Pihak keluarga kemudian membawa Ria ke Klinik Islamic Center dan didiagnosis, maag akut. Dikarenakan gejala tak kunjung reda, Ria dibawa ke RS Dirgahayu.
Di sana, Ria didiagnosis mengalami dispepsia alias komplikasi lambung akibat muntah terus-menerus.
Karena kamar penuh di RS Dirgahayu Samarinda, ia lalu dirujuk ke RS Haji Darjad (RSHD).
Setibanya di RS Haji Darjad, Ria langsung dibawa ke IGD dengan kursi roda karena tidak mampu berjalan.
Ia ditangani perawat dan dipindah ke ruang rawat inap. Selama dua hari dirawat, Ria melalui kuasa hukumnya, mengaku tak pernah dikunjungi dokter.
“Kami kira sudah sembuh, dia sudah makan normal, bergerak nyaman, tidak ada keluhan di perut,” jelas Titus.
Namun tiba-tiba pihak perawat menyampaikan pesan dari dokter bahwa akan dilakukan operasi usus buntu. Tanpa diskusi atau konsultasi.
“Kami terkejut. Kenapa langsung dijadwalkan operasi?” ungkapnya.
Malam harinya perawat kembali datang dan menyampaikan hasilnya, usus buntu, harus operasi malam itu juga.
Namun hasil USG dan tes darah tidak pernah diperlihatkan.
Klien mencoba menolak, karena merasa tidak sakit di area yang disebut usus buntu.
Tapi pihak rumah sakit dinilai kuasa hukum, mengancam, kalau menolak, harus bayar biaya sejak awal.
“Tidak ada pilihan. Dia dipaksa operasi padahal tidak ada bukti ilmiah jelas. Ini bentuk pemaksaan tindakan medis, melanggar hak pasien,” tegas Titus.
Titus juga mengungkapkan, operasi dilakukan tanpa prosedur standar.
“Tidak ada tes darah, tidak ada tes urin, langsung operasi. Ini sangat fatal,” katanya.
Pasca operasi, bukannya sembuh, Ria justru alami nyeri berkelanjutan, tak bisa kerja, buang air kecil puluhan kali sehari.
Ironisnya, ketika mencoba rujukan ke rumah sakit lanjutan, ia disebut tidak urgent.
Kemudian, dalam rapat bersama DPRD Samarinda, kuasa hukum menekankan bahwa ini bukan soal uang, tapi soal martabat dan hak pasien.

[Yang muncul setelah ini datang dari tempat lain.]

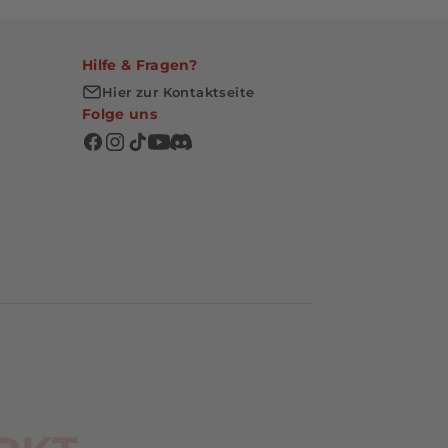
Hilfe & Fragen?
Hier zur Kontaktseite
Folge uns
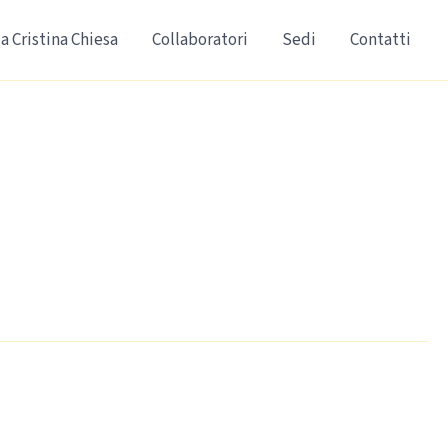
a Cristina Chiesa
Collaboratori
Sedi
Contatti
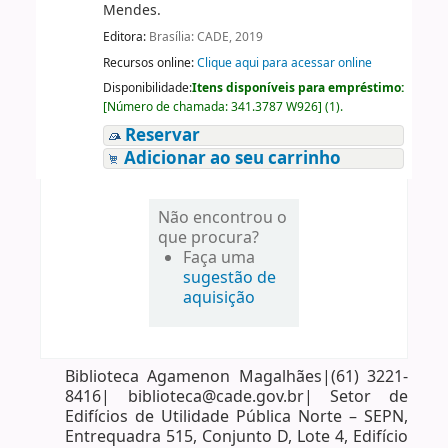
Mendes.
Editora:
Brasília: CADE, 2019
Recursos online:
Clique aqui para acessar online
Disponibilidade:
Itens disponíveis para empréstimo:
[
Número de chamada:
341.3787 W926
]
(1).
Reservar
Adicionar ao seu carrinho
Não encontrou o
que procura?
Faça uma
sugestão de
aquisição
Biblioteca Agamenon Magalhães|(61) 3221-
8416| biblioteca@cade.gov.br| Setor de
Edifícios de Utilidade Pública Norte – SEPN,
Entrequadra 515, Conjunto D, Lote 4, Edifício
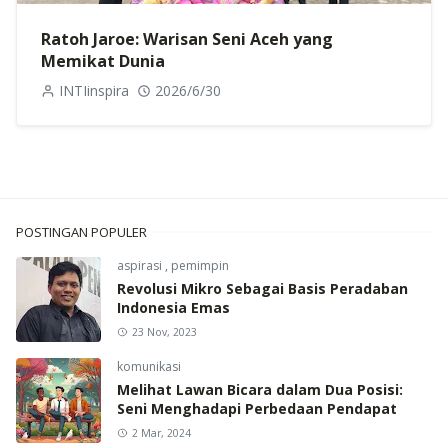
Ratoh Jaroe: Warisan Seni Aceh yang
Memikat Dunia
INTIinspira
2026/6/30
POSTINGAN POPULER
aspirasi
,
pemimpin
Revolusi Mikro Sebagai Basis Peradaban
Indonesia Emas
23 Nov, 2023
komunikasi
Melihat Lawan Bicara dalam Dua Posisi:
Seni Menghadapi Perbedaan Pendapat
2 Mar, 2024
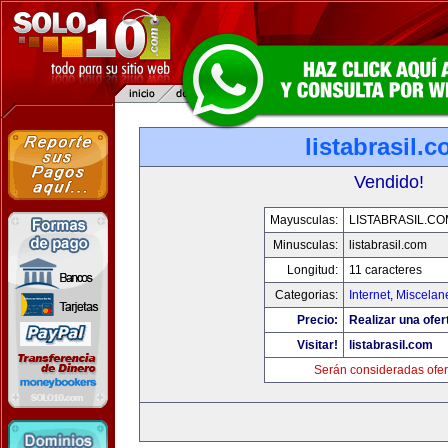
listabrasil.
Vendido!
Mayusculas:
LISTABRASIL.CO
Minusculas:
listabrasil.com
Longitud:
11 caracteres
Categorias:
Internet
,
Miscelane
Precio:
Realizar una ofer
Visitar!
listabrasil.com
Serán consideradas ofer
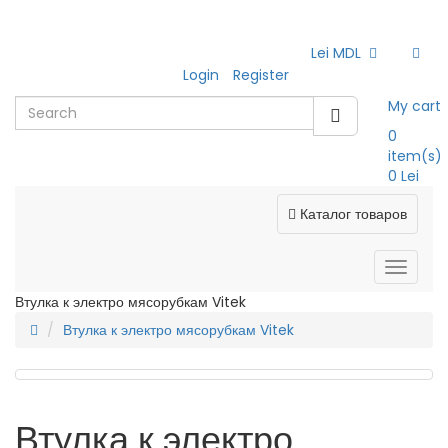
Lei MDL
Login
Register
My cart
0
item(s)
0 Lei
Каталог товаров
Втулка к электро мясорубкам Vitek
Втулка к электро мясорубкам Vitek
Втулка к электро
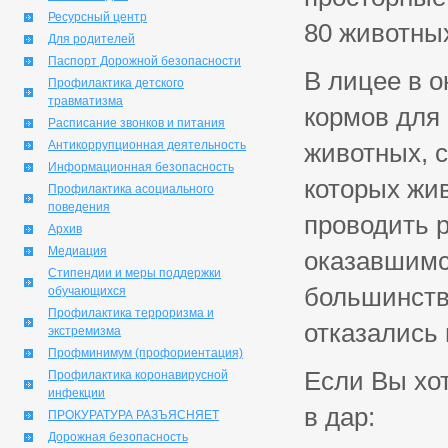
Ресурсный центр
80 животных
Для родителей
Паспорт Дорожной безопасности
В лицее в о
Профилактика детского
травматизма
кормов для 
Расписание звонков и питания
Антикоррупционная деятельность
животных, с
Информационная безопасность
которых жи
Профилактика асоциального
поведения
проводить р
Архив
Медиация
оказавшимс
Стипендии и меры поддержки
большинств
обучающихся
Профилактика терроризма и
отказались 
экстремизма
Профминимум (профориентация)
Если Вы хот
Профилактика коронавирусной
инфекции
в дар:
ПРОКУРАТУРА РАЗЪЯСНЯЕТ
Дорожная безопасность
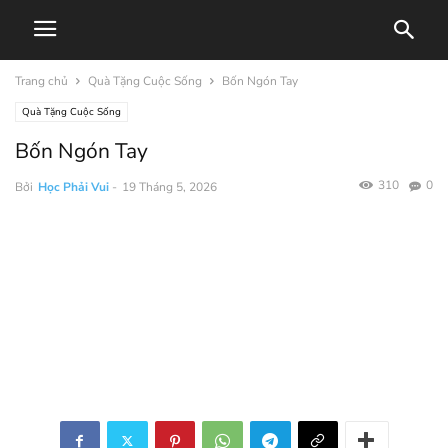
Trang chủ
Quà Tặng Cuộc Sống
Bốn Ngón Tay
Quà Tặng Cuộc Sống
Bốn Ngón Tay
310
0
Bởi
Học Phải Vui
-
19 Tháng 5, 2026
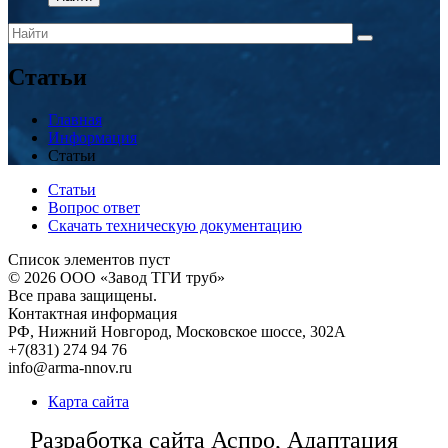
Статьи
Главная
Информация
Статьи
Статьи
Вопрос ответ
Скачать техническую документацию
Список элементов пуст
© 2026
ООО «Завод ТГИ труб»
Все права защищены.
Контактная информация
РФ,
Нижний Новгород,
Московское шоссе, 302А
+7(831) 274 94 76
info@arma-nnov.ru
Карта сайта
Разработка сайта Аспро, Адаптация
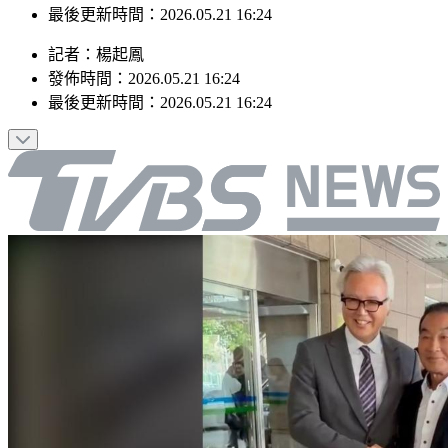
發佈時間：2026.05.21 16:24
最後更新時間：2026.05.21 16:24
記者
：
楊起鳳
發佈時間：
2026.05.21 16:24
最後更新時間：
2026.05.21 16:24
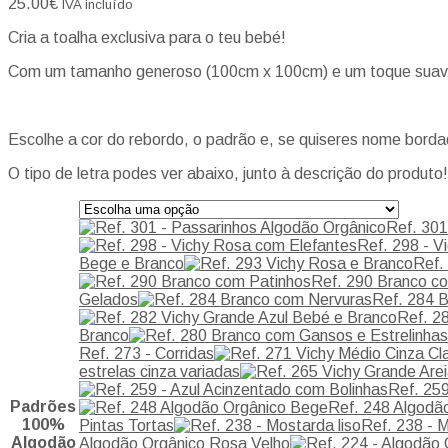
25.00
€
IVA incluído
Cria a toalha exclusiva para o teu bebé!
Com um tamanho generoso (100cm x 100cm) e um toque suav
Escolhe a cor do rebordo, o padrão e, se quiseres nome bordad
O tipo de letra podes ver abaixo, junto à descrição do produto!
Ref. 301
Ref. 298 - V
Bege e Branco
Ref.
Ref. 290 Branco c
Gelados
Ref. 284 
Ref. 2
Branco
Ref. 273 - Corridas
estrelas cinza variadas
Ref. 259
Padrões
Ref. 248 Algodã
100%
Pintas Tortas
Ref. 238 - M
Algodão
Algodão Orgânico Rosa Velho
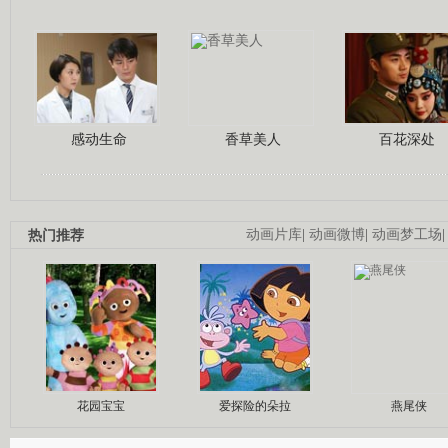
感动生命
香草美人
百花深处
热门推荐
动画片库
|
动画微博
|
动画梦工场
花园宝宝
爱探险的朵拉
燕尾侠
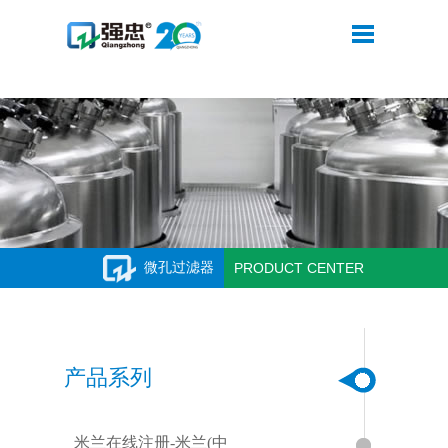
米兰在线注册
微孔过滤器
PRODUCT CENTER
产品系列
米兰在线注册-米兰(中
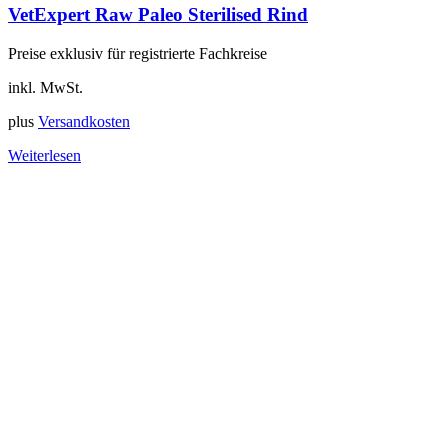
VetExpert Raw Paleo Sterilised Rind
Preise exklusiv für registrierte Fachkreise
inkl. MwSt.
plus
Versandkosten
Weiterlesen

Jika jalur musyawarah buntu, Titus menyatakan akan menempuh jalur hukum. Dugaan pelanggaran mengacu pada UU No. 29 Tahun 2004 tentang Praktik Kedokteran.
“Pasien berhak menolak tindakan medis, berhak mendapat informasi lengkap, termasuk rekam medis. Di sini, dua hak dasar itu dilanggar,” ujarnya.
“Tapi karena mereka menutup akses komunikasi, ya kami akan perjuangkan ini sampai ke pengadilan jika perlu,” tutupnya.
Hingga berita ini diterbitkan, wartawan Arusbawah.co mencoba menghubungi pihak kuasa hukum RSHD yakni Febronius Kefi terkait adanya persoalan itu, namun hingga kini belum juga mendapat balasan.